Führe den Auszug aus der Entscheidung über die Rückforderung der Familienbeihilfe im Anschluss an seinen letzten Satz weiter.

TEXTAUSZUG:
**********

Bescheidbeschwerde – Einzel – Erkenntnis, BFG vom 10.01.2024, RV/2100006/2023

Rückforderung der FB: Kind ist bei Mutter nicht (mehr) haushaltszugehörig

Entscheidungstext

IM NAMEN DER REPUBLIK

Das Bundesfinanzgericht hat durch die Richterin***Ri*** in der Beschwerdesache ***Bf1***, ***Bf1-Adr***, über die Beschwerde vom gegen den Bescheid des Finanzamtes Österreich vom betreffend Rückforderung der Familienbeihilfe und des Kinderabsetzbetrages für Kind, geb. xx.xx.2005, für die Monate April 2022 bis August 2022, SV-Nr. --, zu Recht erkannt:

Die Beschwerde wird gemäß § 279 BAO als unbegründet abgewiesen.

Gegen dieses Erkenntnis ist eine Revision an den Verwaltungsgerichtshof nach Art. 133 Abs. 4 Bundes-Verfassungsgesetz (B-VG) nicht zulässig.

Entscheidungsgründe

Der Kindesvater, Herr ***1***, beantragte am die Zuerkennung der Familienbeihilfe für seinen Sohn Kind ab , da dieser in seinem Haushalt lebe.

Lt. Abfrage im ZMR ist der Sohn ab mit Hauptwohnsitz nicht mehr bei seiner Mutter, der Beschwerdeführerin (Bf.), gemeldet, sondern an der Adresse seines Vaters.

Das Finanzamt forderte daraufhin von der Bf. mit Bescheid vom die im Zeitraum von April 2022 bis August 2022 ausgezahlte Familienbeihilfe und die entsprechenden Kinderabsetzbeträge zurück, insgesamt in der Höhe von 1.179,50 €, da das Kind nicht im Haushalt der Kindesmutter lebe.

**********

Zeilen aus einem Segmentierungsdatensatz:
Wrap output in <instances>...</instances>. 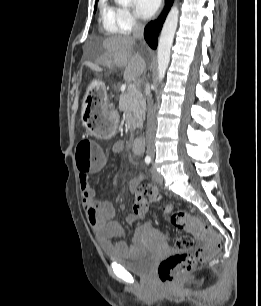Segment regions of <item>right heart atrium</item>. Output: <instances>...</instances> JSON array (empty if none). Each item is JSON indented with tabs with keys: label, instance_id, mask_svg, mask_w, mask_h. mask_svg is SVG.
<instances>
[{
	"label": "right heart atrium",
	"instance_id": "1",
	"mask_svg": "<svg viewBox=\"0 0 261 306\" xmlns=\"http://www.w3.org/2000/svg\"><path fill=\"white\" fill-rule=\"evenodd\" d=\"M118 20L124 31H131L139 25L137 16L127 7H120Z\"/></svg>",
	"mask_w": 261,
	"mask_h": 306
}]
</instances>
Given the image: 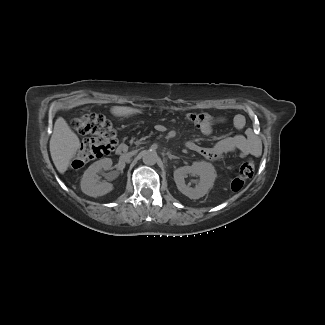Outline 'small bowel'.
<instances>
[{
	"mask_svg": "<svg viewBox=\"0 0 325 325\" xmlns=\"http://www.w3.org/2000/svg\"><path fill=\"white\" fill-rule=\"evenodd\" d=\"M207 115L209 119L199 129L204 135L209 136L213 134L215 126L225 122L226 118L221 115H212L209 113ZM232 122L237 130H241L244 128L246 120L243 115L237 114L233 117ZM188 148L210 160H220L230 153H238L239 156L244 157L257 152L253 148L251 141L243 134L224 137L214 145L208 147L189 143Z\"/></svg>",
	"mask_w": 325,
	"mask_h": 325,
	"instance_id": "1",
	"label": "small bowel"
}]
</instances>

**********

ERWARTETE ANTWORT:
In der dagegen eingebrachten Beschwerde vom legte die Beschwerdeführerin eine Bestätigung ihres Sohnes vor, dass seine Mutter die Familienbeihilfe auf sein Bankkonto überwiesen bzw. ihm bar übergeben habe, und die entsprechenden Bankbestätigungen vor.

Das Finanzamt wies die Beschwerde mit Beschwerdevorentscheidung vom ab. In der Begründung wurde unter Verweis auf § 2 Abs. 2, § 25 und § 26 Abs. 1 FLAG 1967 ausgeführt:
"Sachverhalt:
Sie haben für Ihren Sohn
Kind, geboren am xx.xx.2005, Familienbeihilfe bis inklusive August 2022 bezogen. Im Zeitraum ab dem war Ihr Sohn nicht mehr in Ihrem Haushalt wohnhaft. Die Familienbeihilfe für die Monate April - August 2022 wurde daraufhin vom Finanzamt rückgefordert.
Am legten Sie in offener Frist Beschwerde gegen den Rückforderungsbescheid vom ein. Laut Ihren Angaben wurde die Familienbeihilfe direkt an Ihren Sohn weitergegeben.
Würdigung:
Im vorliegenden Fall ist unbestritten dass Ihr Sohn ab März 2022 im Haushalt des Kindesvaters wohnhaft war. Ein Anspruch auf Familienbeihilfe Ihrerseits liegt ab diesem Zeitpunkt nicht mehr vor.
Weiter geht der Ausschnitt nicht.